BRUCE VLADECK is a principal at Ernst & Young L.L.P., and the former administrator of the Health Care Financing Administration.
Yes - by Charles K Franis, M.D. Health care in the United States is currently fragmented and uncoordinated across different practice settings. Performance measurement systems present an opportunity to establish evidence-based norms of care. In addition, valid and accepted indicators can be used as proxies to reflect the general state of health care. By pointing to disparities in care, indicators have the potential to raise the overall floor of acceptable practice standards.
Evaluating physician performance to improve quality of care is not a new subject. What has changed is the government's and market's demand for better information on which to make health care choices.
The impact has been a heightened demand for comparative provider performance data, helping to raise the bar on quality by bringing professional accountability to the health care marketplace.
The ultimate goal of performance measures is to create a system that ensures the highest quality of care through transparency, accountability, and credibility. The goal is not to punish, but to incentivize improvements in care. To ensure that any performance measurement systems established meet this goal, the American College of Physicians feels the following positions must be kept in mind:
PIThe goal of physician performance measurement should be to foster continuous quality improvement of clinical care to meet or exceed evidence-based national standards of such care.
PIPhysician performance measures should be evidence based, broadly accepted, and clinically relevant. These measures should assess and focus on those elements of clinical care over which physicians have direct control (as opposed to systems constraints). They should be built on statistical methods that provide valid and reliable comparative assessment across populations.
PIAny data collection required to support performance measurement should be feasible, reliable, affordable, and practical. Data collection should not violate patient privacy or add to the paperwork burden experienced by physicians. Information technology tools are crucial to this data collection, and incentives need to be added to make sure physicians are able acquire these tools.
PIThe ACP supports demonstration projects to evaluate the use of incentives, including financial incentives, to reward physicians who meet or exceed performance standards.

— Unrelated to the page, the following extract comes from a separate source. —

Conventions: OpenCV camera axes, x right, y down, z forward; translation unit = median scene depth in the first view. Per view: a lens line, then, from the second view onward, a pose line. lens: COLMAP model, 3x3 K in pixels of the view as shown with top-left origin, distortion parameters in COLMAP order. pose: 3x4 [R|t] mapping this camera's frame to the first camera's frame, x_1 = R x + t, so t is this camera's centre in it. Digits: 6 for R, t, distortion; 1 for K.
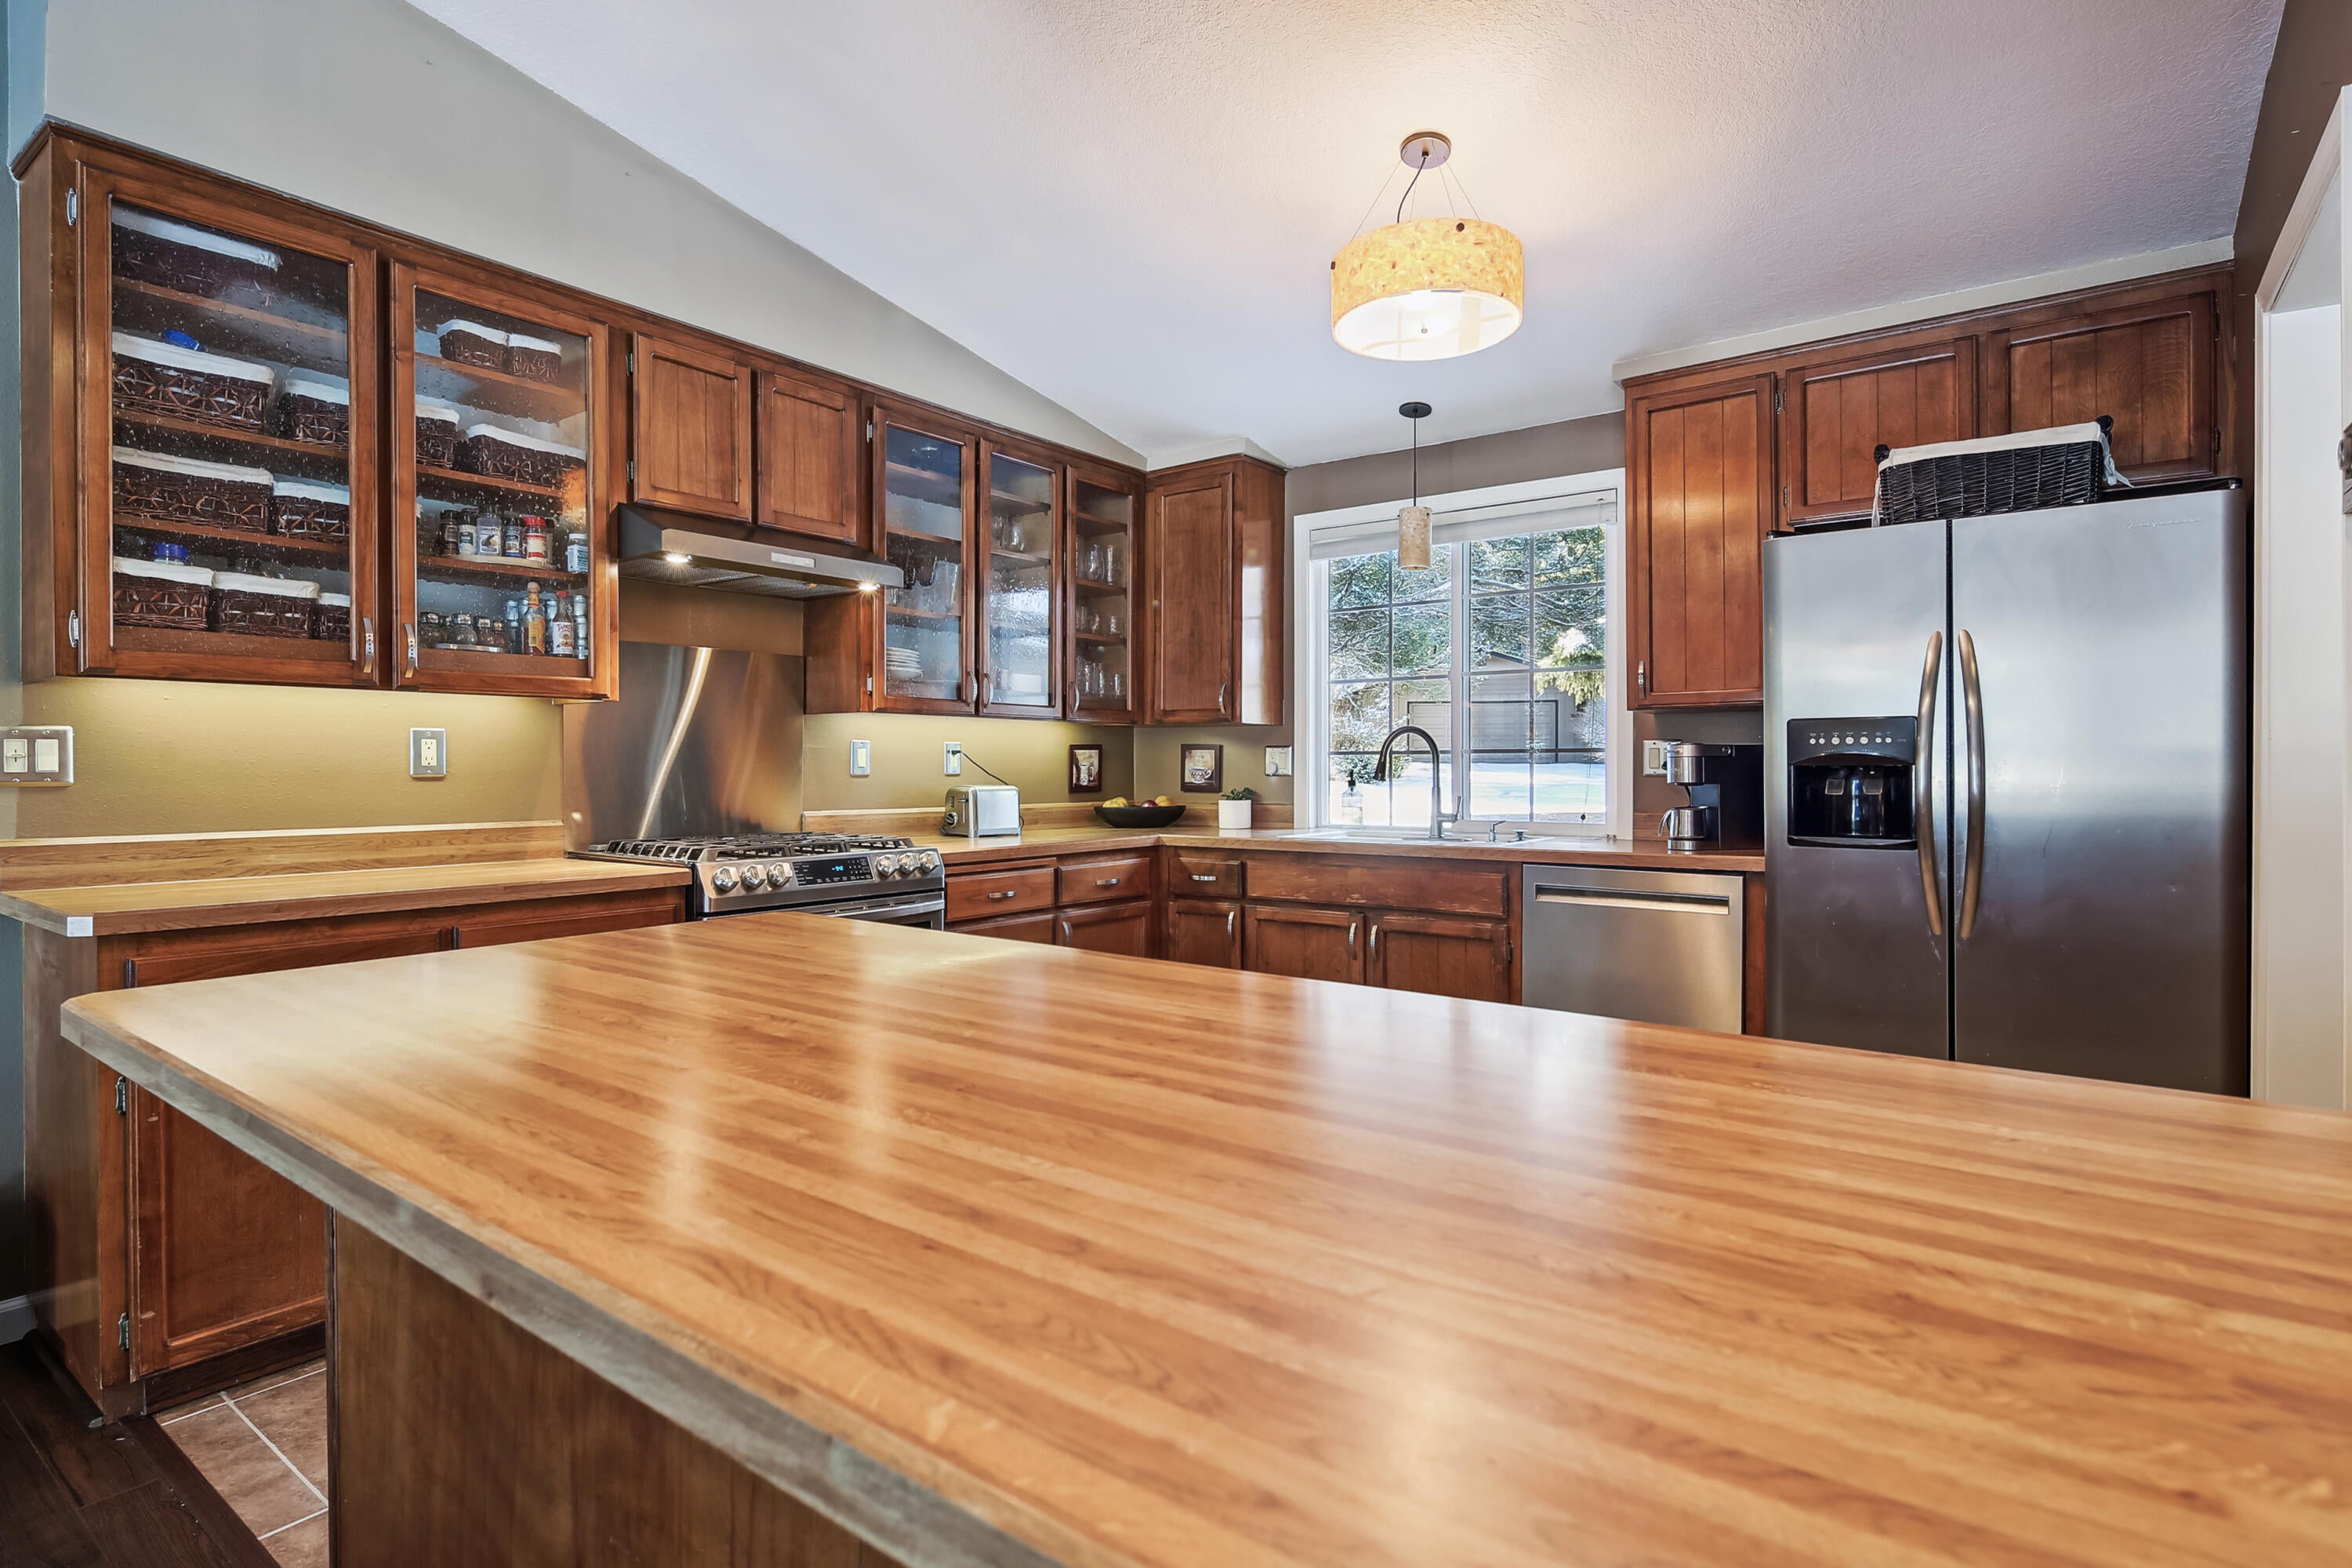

Any financial incentives related to performance measurement should be directed at positive rather than negative reward.
With respect to the last position, the ACP has urged Congress to expand the small practice pay-for-performance demonstration project created by the Medicare Modernization Act of 2003. This project is designed to aid practices in the acquisition of health information technology.
The project needs to be expanded to include a much larger number of states beyond the four states authorized by Section 649 and to a larger number of physician practices in each state. It also needs to allow for all practices that participate in the program to be eligible for incentives.
If done correctly, performance measures have a great potential to assess physician performance, to improve the quality of patient care, to enhance the coordination and management of care, and to reward physicians who meet or exceed the benchmarks.
NO - by BRUCE VLADECK. People today are appropriately concerned about improving the quality of health care in the United States, but I think pay for performance is going to make it harder for us to be able to get there.
While I do believe in administered pricing in public programs, I don't believe you can achieve every social objective by "pricing" quality of care.
Many areas of health care would stand to improve if people had better infrastructure and information technology resources, such as electronic medical records.
But from the point of view of an individual physician's office or from that of a small provider, it's not economically worthwhile to make that investment.
And we're never going to get that investment unless there's some public subsidy to do it.
To suggest, however, that the way to generate that subsidy is to add $5 to every office visit in the Medicare program, makes no sense.
Any rational provider would pocket the $5 and then not buy the information technology.
People who have focused on efforts to measure and improve quality of care for long periods of time are often frustrated by the fact that we haven't "solved the problem" yet.
Washington in particular tends to believe in the magical power of financial incentives to change any form of human behavior. Get the incentives right; get the behavior right.
It's an issue I've been engaged in for the better part of the last 25 years. In 1979 I became a principal investigator on a major Health Care Financing Administration contract to implement a diagnosis-related groups (DRG)-based hospital payment system in New Jersey. The initial objective of the DRG program was to find a way to pay for quality.
We were going to develop a unit of payment for inpatient hospital services that could also be used as a way of measuring comparative quality, and for building the appropriate incentives and the disincentives needed for the quality of care into the payment system.
As the project proceeded over the years, we discovered that DRGs were a pretty good tool for paying the hospitals--but they turned out to be a lousy tool whith which to measur quality.
We also found, in development of all kinds of hospital payment policies, that there were enormous variations from hospital to hospital in the quality of services.
But we could never answer the critical question: If hospitals had low costs but low quality, should we pay them more or pay them less?
While it's true that physicians and other clinicians and the people around hospitals are under economic pressure, that's not what they're solely about. Most want to do a good job.
To change behavior through relatively modest economic incentives is in my opinion much less powerful than targeting the activities that make professionals feel good about themselves--where their identity is closely tied.
Hiring a hospitalist to get 1% extra on a Medicare payment for DRGs is the wrong calculus to ask people to make. Speaking to the values and professional expectations of the health professionals throughout the system is a better way to improve quality of care.